Sen. Rick Scott wrote Monday in an op-ed in Fox News that Hispanic realignment into the Republican Party is here to stay, and it’s Democratic hubris to believe Mr. Trump’s results in 2020 among the demographic was a fluke.

“Democratic leaders have taken their party in a direction that increasingly reflects the views of wealthy, urban, coastal elites, while failing to truly understand working-class Americans and the values and aspirations of Hispanic voters,” Mr. Scott wrote. “Democrats are out of touch, and assumed that all Hispanic voters just hate Republicans, as they do.”
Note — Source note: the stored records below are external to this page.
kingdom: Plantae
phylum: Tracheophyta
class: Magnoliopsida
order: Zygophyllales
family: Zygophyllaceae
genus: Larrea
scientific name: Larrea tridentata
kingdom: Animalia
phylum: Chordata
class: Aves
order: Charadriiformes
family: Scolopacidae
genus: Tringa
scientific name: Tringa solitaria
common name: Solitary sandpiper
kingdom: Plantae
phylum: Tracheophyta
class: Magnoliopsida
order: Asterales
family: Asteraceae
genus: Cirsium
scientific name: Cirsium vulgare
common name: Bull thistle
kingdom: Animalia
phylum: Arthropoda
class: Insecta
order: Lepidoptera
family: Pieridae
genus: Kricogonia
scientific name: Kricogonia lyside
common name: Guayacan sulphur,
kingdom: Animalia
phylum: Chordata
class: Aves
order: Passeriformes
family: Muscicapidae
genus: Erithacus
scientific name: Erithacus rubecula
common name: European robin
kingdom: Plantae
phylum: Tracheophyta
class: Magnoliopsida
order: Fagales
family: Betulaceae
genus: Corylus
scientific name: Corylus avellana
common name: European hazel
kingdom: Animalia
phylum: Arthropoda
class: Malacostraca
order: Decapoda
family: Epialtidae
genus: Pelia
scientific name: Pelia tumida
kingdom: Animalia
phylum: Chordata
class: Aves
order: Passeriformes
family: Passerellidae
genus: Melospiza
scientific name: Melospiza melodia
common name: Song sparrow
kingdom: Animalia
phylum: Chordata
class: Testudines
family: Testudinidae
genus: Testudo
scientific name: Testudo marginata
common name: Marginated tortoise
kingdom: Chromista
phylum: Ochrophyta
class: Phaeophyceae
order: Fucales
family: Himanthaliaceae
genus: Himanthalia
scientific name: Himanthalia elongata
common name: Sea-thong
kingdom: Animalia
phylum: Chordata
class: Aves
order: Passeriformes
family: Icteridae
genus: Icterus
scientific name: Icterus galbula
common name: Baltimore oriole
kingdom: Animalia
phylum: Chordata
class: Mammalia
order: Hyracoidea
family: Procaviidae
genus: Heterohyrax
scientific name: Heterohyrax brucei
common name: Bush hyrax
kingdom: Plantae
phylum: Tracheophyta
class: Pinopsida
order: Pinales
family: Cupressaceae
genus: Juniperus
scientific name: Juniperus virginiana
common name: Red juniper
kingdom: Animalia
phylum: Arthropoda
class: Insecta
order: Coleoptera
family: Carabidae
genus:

Indeed, polling from the National Republican Senatorial Committee, proves Mr. Scott’s conclusion. In it 68% of Hispanic voters in battleground states view capitalism as the best form of government. Seventy-two believe more should be done to secure the southern border and stop the surge of illegal immigration; 67% feel America is losing its traditional values of faith, freedom and family; and 58% believe too many people no longer want to work and are happy living off of government assistance.

NRSC’s survey shows a whopping 80% of Hispanics – four-fifths of all Hispanic voters – believe America’s public schools are failing them and that we’re falling behind other nations.

Only one political party is talking about these issues and giving voice to Hispanic Americans’ concerns — the GOP. So as the left continues to push critical-race theory, more government spending and federal welfare, open borders, defunding the police and places an emphasis on climate change over organized religion, they will continue to lose Hispanic voters. That’s great news for Republicans heading into 2022.